PS/Y‘s upcoming Hysteria programme is putting mental health in the spotlight. The multidisciplinary arts festival, that will take place across venues in London throughout 2017, is putting together a number of events dedicated to the research and exploration of psychological trauma and its effects on physical well-being.
Directed by artist and mental health campaigner Errol Francis and curator Mette Kjærgaard Præst, the programme is the latest in a trajectory of projects dedicated to mental health and arts, following the previous Anxiety 2014, Acting Out Nottingham 2015, and Anxious Xmas 2013 + 2012.
What role does health and illness play in contemporary society? How can interdisciplinary projects help interrogate contemporary ideas around the psyche? How can we break down the separated boundaries between fields of knowledge? The curatorial and public engagement organization is tapping into the growing need for cross-industry dialogue, with the intersection of arts and health sciences at its core.
Xa, whose work explores desire and identity, will bring together video, sound and storytelling in ‘Basic Instructions B4 Leaving’. The narrative, written by Taylor Le Melle, is a non-linear venture into a shifting cosmos. Visionist will present “a personal portrait of anxiety” that makes up the new material in his debut album Safe.
With a strong focus on interdisciplinary dialogue, the festival will continue across workshops, exhibitions, live performance, dance, music, film, panel discussions, as well as residencies and community engagement, and aims to combine “arts audiences, artists, scholars, scientists and students with interests across the arts, humanities and medical sciences.”
This year’s programme will focus on hysteria as it relates to conversion disorder, paying particular attention to “issues of gender, race and cultural identity.” Conversion disorder is defined as a type of blindness or paralysis that cannot be diagnosed medically.
Præst recently gave a talk at Camden Arts Centre (November 2016) to discuss some of the research behind the chosen focus of Hysteria, looking at its varied iterations through time; the wandering womb in ancient Egypt and Greece, Witches and “the glowing skin of Princess Diana” were among the many topics covered.

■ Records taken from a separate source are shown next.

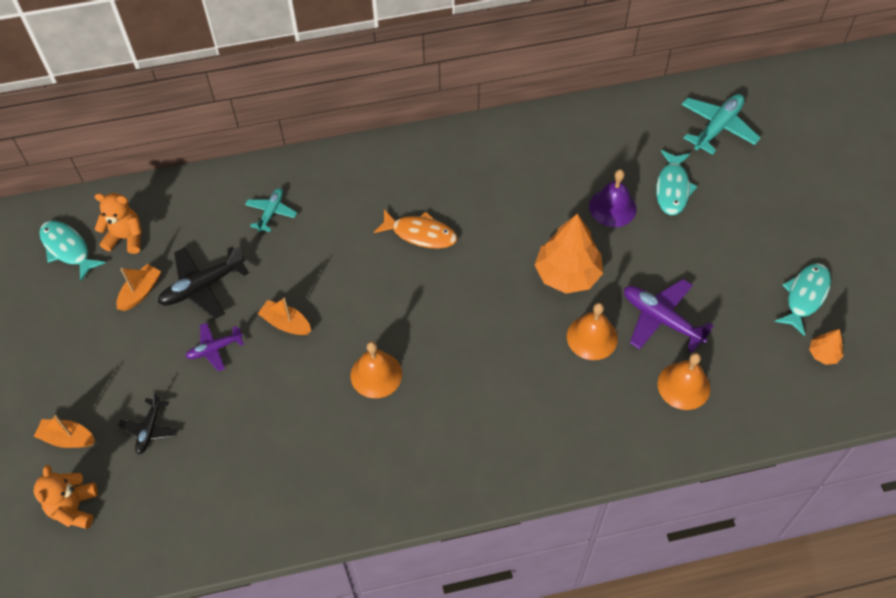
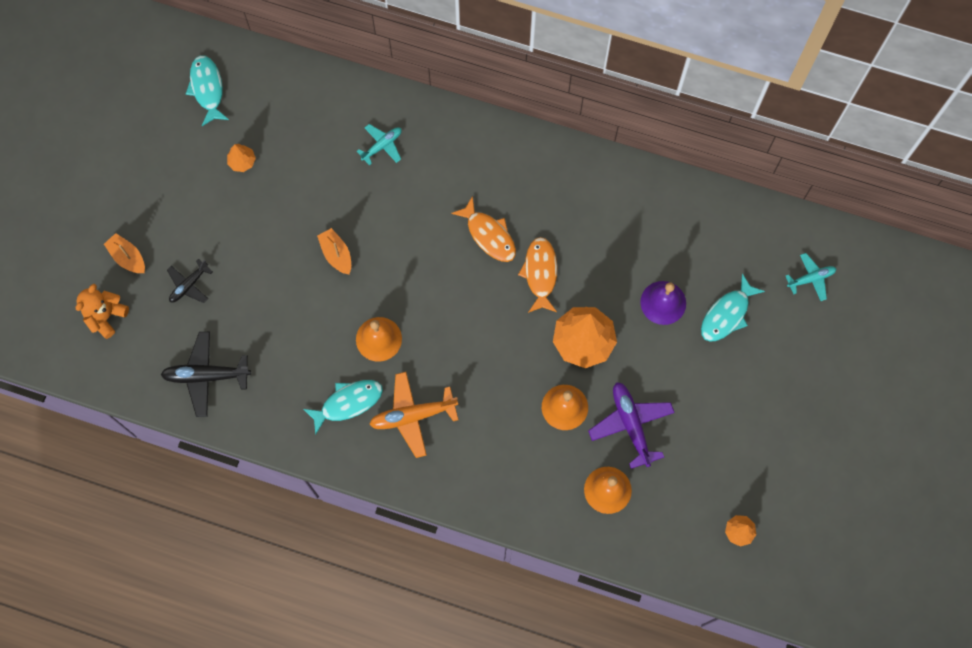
camera: 30 degrees right, 15 degrees up
(126, 238) = (256, 104): orange teddy bear -> none
(140, 292) = (242, 161): orange boat -> orange tree
(202, 287) = (291, 184): black plane -> black plane (206, 376)
(214, 349) = (271, 245): purple plane -> none
(456, 425) = (412, 416): none -> orange plane
(489, 240) = (540, 273): none -> orange fish
(718, 127) = (811, 278): turquoise plane -> turquoise plane, size x0.61
(805, 296) = (763, 475): turquoise fish -> turquoise fish (348, 403)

The project feels refreshing in its investment to not only pose new questions, but seek answers and solutions to the under-discussed and over-looked aspects of psychology as it relates to “post-traumatic stress disorder, psychogenic and psychosomatic disorders” and its effect on physicality. With an investment in opening up dialogue, the festival seems to sit somewhere between the need for further complexity within the Western model of medicine, and a desire for more coherence in our artistic conversations around mental health and healing.